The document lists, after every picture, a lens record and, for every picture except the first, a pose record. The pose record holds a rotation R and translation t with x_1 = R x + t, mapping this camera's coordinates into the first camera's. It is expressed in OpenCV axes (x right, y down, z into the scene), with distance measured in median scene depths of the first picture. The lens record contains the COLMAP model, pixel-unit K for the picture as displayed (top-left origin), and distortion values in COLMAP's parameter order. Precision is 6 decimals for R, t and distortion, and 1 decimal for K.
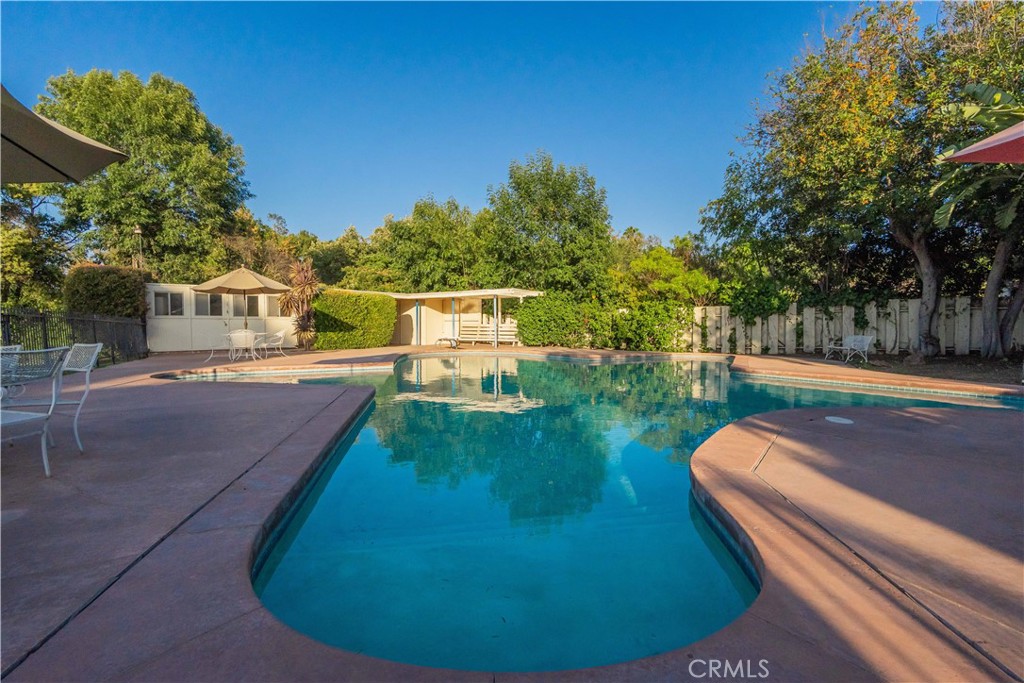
lens RADIAL K [[443.3, 0, 508.7], [0, 443.3, 340.3], [0, 0, 1]] dist [-0.000754, 0.000435]
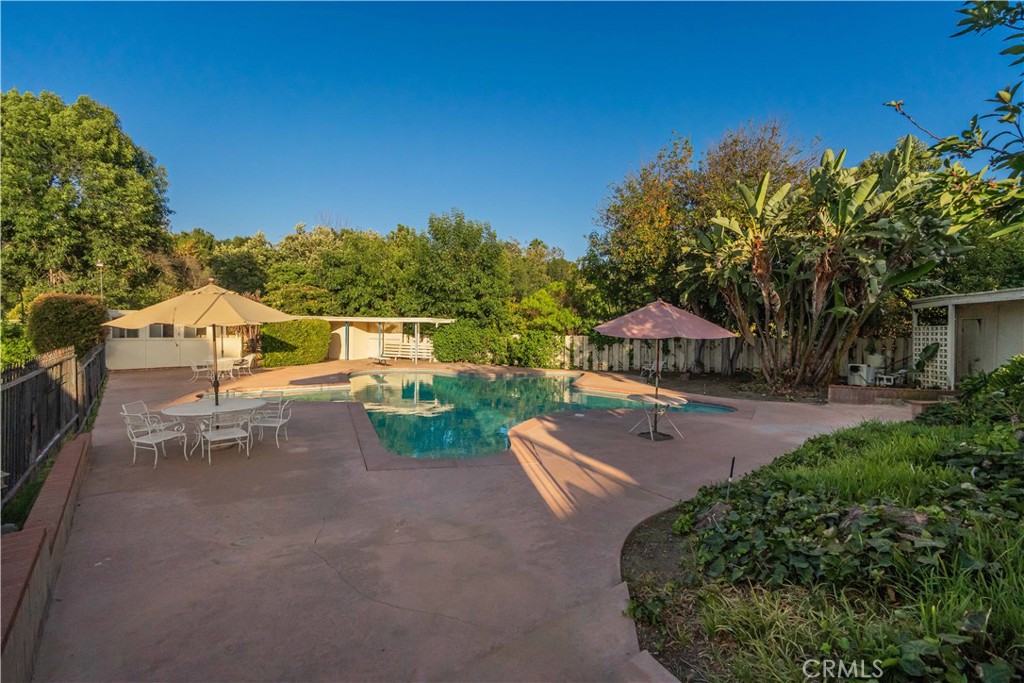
lens RADIAL K [[452.6, 0, 512.0], [0, 452.6, 341.5], [0, 0, 1]] dist [-0.000520, 0.000094]
pose [[0.977973, 0.010323, 0.208475, -0.032305], [-0.010460, 0.999945, -0.000446, -0.050211], [-0.208468, -0.001744, 0.978028, -0.307346]]
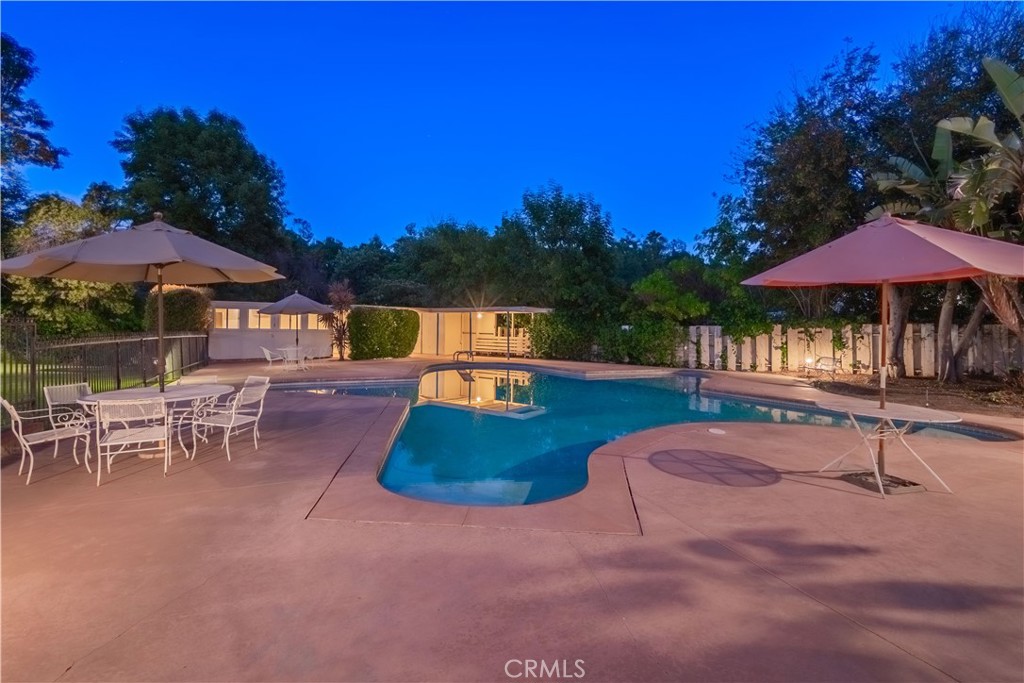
lens RADIAL K [[458.7, 0, 502.3], [0, 458.7, 325.1], [0, 0, 1]] dist [-0.001912, -0.000047]
pose [[0.998185, 0.011169, -0.059172, 0.022974], [-0.013440, 0.999183, -0.038109, -0.025712], [0.058698, 0.038836, 0.997520, -0.140744]]
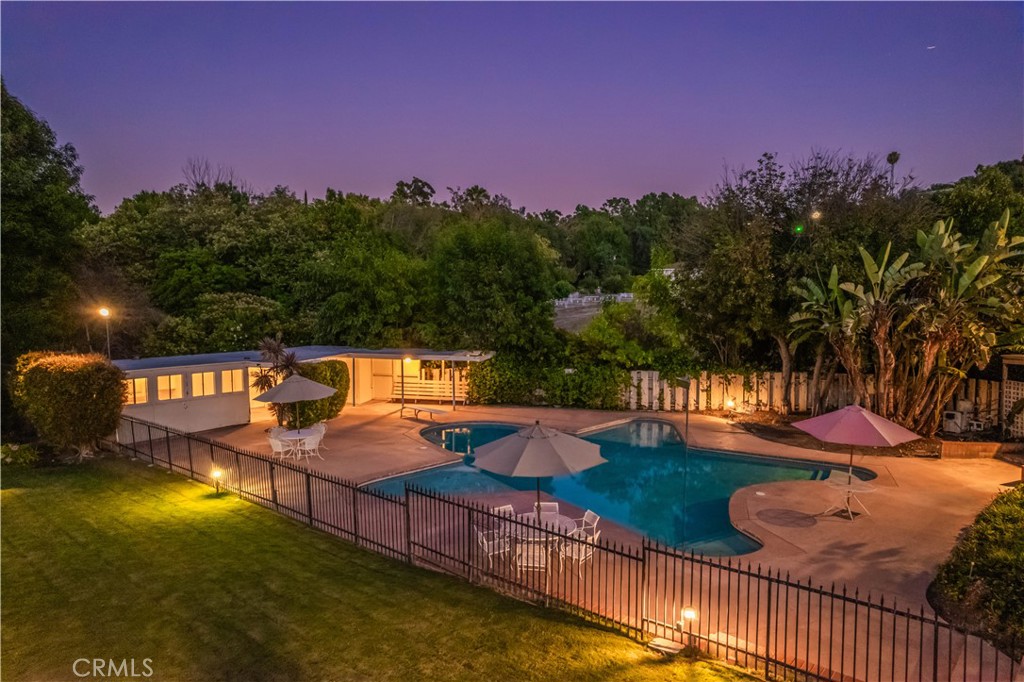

#### Work to complete:
Write out the records once more, word for word, though without the pictures they contain.

#### Solution to the exercise:
The document lists, after every picture, a lens record and, for every picture except the first, a pose record. The pose record holds a rotation R and translation t with x_1 = R x + t, mapping this camera's coordinates into the first camera's. It is expressed in OpenCV axes (x right, y down, z into the scene), with distance measured in median scene depths of the first picture. The lens record contains the COLMAP model, pixel-unit K for the picture as displayed (top-left origin), and distortion values in COLMAP's parameter order. Precision is 6 decimals for R, t and distortion, and 1 decimal for K.
lens RADIAL K [[443.3, 0, 508.7], [0, 443.3, 340.3], [0, 0, 1]] dist [-0.000754, 0.000435]
lens RADIAL K [[452.6, 0, 512.0], [0, 452.6, 341.5], [0, 0, 1]] dist [-0.000520, 0.000094]
pose [[0.977973, 0.010323, 0.208475, -0.032305], [-0.010460, 0.999945, -0.000446, -0.050211], [-0.208468, -0.001744, 0.978028, -0.307346]]
lens RADIAL K [[458.7, 0, 502.3], [0, 458.7, 325.1], [0, 0, 1]] dist [-0.001912, -0.000047]
pose [[0.998185, 0.011169, -0.059172, 0.022974], [-0.013440, 0.999183, -0.038109, -0.025712], [0.058698, 0.038836, 0.997520, -0.140744]]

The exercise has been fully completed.